Recherche et innovation

Hugues - Vivre de peu en zone rurale : échanger, réparer, auto-produire

statut du projet | En cours
Détails de la manifestation
Date de début : Janvier 2019
Date de fin : Janvier 2022
Appel à projets de recherche : AAC Thèses - Appel à candidatures Thèses ADEME
Année de l’appel à projets : 2019
Programme de la stratégie de Recherche : Energie, Environnement et Société
Programme de la stratégie de Recherche : Economie circulaire et économie de ressources
Programme de la stratégie de Recherche : Changement climatique
Programme de la stratégie de Recherche : Economie circulaire / Déchets
Organisme coordinateur : CEMS - EHESS/CNRS
Zone d’implantation
des porteurs du projet :
Île-De-France / Paris / PARIS

Cette thèse vise à comprendre comment des personnes vivant avec de faibles revenus en zone rurale se débrouillent au quotidien pour s’en sortir avec de faibles revenus en accomplissant des gestes écologiques non-reconnus comme tels.
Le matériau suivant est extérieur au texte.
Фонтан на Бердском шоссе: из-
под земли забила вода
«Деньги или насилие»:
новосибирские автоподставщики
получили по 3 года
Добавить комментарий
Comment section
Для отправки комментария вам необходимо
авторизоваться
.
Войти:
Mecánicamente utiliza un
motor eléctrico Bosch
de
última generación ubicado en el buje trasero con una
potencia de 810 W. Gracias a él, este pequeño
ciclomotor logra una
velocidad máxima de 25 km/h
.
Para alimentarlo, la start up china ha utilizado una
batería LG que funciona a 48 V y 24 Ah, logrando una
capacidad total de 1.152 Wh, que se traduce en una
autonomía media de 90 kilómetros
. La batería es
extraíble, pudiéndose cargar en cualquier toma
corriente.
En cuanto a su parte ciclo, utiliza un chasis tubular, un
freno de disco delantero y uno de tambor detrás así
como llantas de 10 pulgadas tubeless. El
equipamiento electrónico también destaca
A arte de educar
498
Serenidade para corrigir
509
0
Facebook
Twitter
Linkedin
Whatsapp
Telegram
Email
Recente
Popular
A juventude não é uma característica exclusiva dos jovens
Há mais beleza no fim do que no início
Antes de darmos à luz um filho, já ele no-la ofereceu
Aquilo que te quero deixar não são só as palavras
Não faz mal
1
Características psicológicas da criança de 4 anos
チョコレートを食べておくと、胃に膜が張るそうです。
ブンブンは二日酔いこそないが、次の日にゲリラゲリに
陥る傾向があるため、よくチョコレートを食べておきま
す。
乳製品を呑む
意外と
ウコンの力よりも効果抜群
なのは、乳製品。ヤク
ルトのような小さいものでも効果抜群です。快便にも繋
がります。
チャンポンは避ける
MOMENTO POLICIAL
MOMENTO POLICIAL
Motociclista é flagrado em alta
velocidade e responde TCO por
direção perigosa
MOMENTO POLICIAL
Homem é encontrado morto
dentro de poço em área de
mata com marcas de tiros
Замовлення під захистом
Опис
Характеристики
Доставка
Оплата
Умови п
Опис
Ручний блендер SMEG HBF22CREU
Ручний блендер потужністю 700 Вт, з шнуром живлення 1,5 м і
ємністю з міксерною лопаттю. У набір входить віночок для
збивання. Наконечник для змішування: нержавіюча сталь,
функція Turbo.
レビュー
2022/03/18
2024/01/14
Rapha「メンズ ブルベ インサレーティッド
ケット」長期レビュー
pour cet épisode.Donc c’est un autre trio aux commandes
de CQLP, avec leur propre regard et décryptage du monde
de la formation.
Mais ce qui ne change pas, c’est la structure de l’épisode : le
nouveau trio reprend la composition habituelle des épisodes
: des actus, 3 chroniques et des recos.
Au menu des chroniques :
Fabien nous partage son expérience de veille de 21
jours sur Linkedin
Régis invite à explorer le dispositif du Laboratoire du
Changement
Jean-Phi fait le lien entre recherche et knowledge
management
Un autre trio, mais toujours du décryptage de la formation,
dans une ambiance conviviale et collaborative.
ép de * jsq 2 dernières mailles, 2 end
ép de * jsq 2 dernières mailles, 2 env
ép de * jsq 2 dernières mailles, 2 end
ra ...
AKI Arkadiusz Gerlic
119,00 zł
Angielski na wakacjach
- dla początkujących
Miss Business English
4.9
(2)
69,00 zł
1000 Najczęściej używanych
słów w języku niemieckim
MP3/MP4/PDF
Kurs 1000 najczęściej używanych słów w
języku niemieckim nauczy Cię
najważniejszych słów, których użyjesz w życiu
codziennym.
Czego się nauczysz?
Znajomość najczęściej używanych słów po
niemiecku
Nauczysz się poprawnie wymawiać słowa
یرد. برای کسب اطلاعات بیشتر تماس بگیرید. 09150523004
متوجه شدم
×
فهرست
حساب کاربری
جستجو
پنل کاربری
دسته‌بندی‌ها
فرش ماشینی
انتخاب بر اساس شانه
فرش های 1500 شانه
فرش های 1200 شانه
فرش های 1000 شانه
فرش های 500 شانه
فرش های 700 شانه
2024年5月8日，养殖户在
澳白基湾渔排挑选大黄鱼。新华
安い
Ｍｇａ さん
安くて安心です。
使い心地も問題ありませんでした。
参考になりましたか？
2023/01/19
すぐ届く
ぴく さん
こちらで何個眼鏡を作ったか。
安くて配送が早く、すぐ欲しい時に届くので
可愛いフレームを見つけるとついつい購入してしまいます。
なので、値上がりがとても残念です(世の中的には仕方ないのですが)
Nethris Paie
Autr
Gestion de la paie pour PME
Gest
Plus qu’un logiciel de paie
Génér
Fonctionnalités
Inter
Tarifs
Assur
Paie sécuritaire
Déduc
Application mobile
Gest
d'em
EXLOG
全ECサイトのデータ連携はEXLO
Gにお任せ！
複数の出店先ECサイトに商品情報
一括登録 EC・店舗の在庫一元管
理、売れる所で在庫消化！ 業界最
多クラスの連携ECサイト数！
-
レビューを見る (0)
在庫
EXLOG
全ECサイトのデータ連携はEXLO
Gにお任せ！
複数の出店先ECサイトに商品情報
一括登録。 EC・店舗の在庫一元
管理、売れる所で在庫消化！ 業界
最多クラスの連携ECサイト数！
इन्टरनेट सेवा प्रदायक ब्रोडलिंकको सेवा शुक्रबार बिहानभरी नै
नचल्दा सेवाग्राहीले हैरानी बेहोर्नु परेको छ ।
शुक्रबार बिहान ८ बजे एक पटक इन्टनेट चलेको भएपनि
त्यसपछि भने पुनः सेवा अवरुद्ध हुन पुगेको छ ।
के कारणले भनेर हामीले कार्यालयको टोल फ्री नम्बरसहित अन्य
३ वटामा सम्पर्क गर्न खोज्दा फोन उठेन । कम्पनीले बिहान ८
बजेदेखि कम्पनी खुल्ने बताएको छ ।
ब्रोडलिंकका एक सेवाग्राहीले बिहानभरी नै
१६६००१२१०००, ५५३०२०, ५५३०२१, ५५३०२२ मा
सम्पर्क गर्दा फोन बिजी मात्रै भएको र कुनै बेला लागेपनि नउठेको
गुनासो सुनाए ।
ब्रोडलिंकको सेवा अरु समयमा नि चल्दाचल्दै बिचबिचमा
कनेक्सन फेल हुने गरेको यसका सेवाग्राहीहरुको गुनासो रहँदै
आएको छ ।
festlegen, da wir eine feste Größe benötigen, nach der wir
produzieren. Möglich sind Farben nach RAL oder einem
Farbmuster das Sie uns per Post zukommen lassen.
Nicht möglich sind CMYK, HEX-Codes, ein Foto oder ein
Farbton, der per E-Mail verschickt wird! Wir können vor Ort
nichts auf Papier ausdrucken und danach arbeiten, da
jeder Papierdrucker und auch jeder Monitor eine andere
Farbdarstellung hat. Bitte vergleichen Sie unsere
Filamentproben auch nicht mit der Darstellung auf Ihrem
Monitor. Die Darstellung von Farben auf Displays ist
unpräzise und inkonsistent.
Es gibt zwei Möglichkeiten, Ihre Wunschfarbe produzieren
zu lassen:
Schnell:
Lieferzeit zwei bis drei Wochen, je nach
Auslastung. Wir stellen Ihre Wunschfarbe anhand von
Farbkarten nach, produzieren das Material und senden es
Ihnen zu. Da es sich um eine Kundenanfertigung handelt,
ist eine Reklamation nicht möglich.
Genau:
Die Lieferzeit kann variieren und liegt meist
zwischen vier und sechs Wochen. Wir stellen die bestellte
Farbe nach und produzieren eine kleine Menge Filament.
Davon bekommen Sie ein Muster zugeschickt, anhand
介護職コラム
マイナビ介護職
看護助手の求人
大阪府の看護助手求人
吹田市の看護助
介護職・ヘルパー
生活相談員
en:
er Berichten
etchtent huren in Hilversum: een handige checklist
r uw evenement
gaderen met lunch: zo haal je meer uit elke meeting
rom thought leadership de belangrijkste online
Il s’agit d’observer leurs pratiques (récup’, auto-subsistance alimentaire, troc, soin) ainsi que les modes de transmission de savoirs-faire qui ont lieu, tout en les inscrivant dans le récit de vie de chacun·e.

 

Les populations rurales paupérisées font souvent l’objet d’un stigmate, en étant qualifiées d’« anti-écologiques ». Cependant, bien que fortement dépendantes du transport en voiture en zone rurale et souffrant pour certaines de mauvaises isolations des logements, elles n'en présentent pas moins des modes de vie qui méritent d'être réévalués à l'aune d’une écologie populaire, à rebours d’une conception élitiste de l’écologie dont les classes populaires sont dépossédées. Il s’agit ainsi d’interroger et d’observer le rapport à l’écologie des personnes rencontrées, notamment à travers leurs pratiques quotidiennes, leur milieu de vie et leurs relations sociales.

 

Se passer du système marchand : adopter des pratiques péricapitalistes

 

 

Cette recherche vise à rendre visibles certaines pratiques adoptées par des personnes vivant en milieu rural, par contrainte et/ou choix, afin de contourner l’économie marchande. Mon hypothèse est qu'une partie des personnes vivant dans ces espaces privilégie la mutualisation des usages, en lieu et place des achats et emplois à l’échelle individuelle, et s'arrange pour disposer d'autres circuits d’approvisionnement que le seul circuit marchand – pratique du troc, du prêt et importants échanges. Elles ont en commun de fonder leur mode d'existence sur une faible dotation monétaire, mais aussi d'avoir recours à l’art de la bricole, de concevoir la ruralité comme territoire d'autosubsistance et de se reposer sur un fort recours à l'entraide. Chez chaque foyer, seront successivement étudiés les postes suivants caractérisant les modes de vie sobres en milieu rural :

  • l’approvisionnement alimentaire et économie de subsistance
  • l’approvisionnement en eau et en bois de chauffe
  • l’auto-construction, habitats légers et matériaux utilisés
  • l’auto-fabrication (cuisine, couture, etc)
  • la récupération, le recyclage, le marché de « l'occas' » et l’auto-réparation :
  • l’autochtonie et économie circulaire (troc, don, prêt)
  • le soin de proximité, le care environnemental et l’économie de transport
  • l'attention vernaculaire à l'environnement et à ses saisons

Modes de transmission des savoirs-faire accolés à ces pratiques

 

Ce travail de thèse s’’intéresse tout particulièrement à la manière dont les savoirs-faire nécessaires à ces pratiques se transmettent. En effet, ces modes de vie nécessitent une inventivité et un savoir-faire, qui s’acquièrent par expérience et donc nécessitent des espaces de transaction qui permettent l’échange de connaissances informelles, en dehors des circuits traditionnels des formations diplômantes. Les récits de vie permettent notamment d’identifier les instances de socialisation à ces pratiques et de mettre en avant la manière dont la transmission des savoirs-faire est genrée selon la division sexuelle du travail en vigueur. De plus, cette transmission, fondée sur l’interconnaissance et le face-à-face, se nourrit également d’une socialisation à distance (par Internet avec des tutoriels, des forums et par la téléphonie).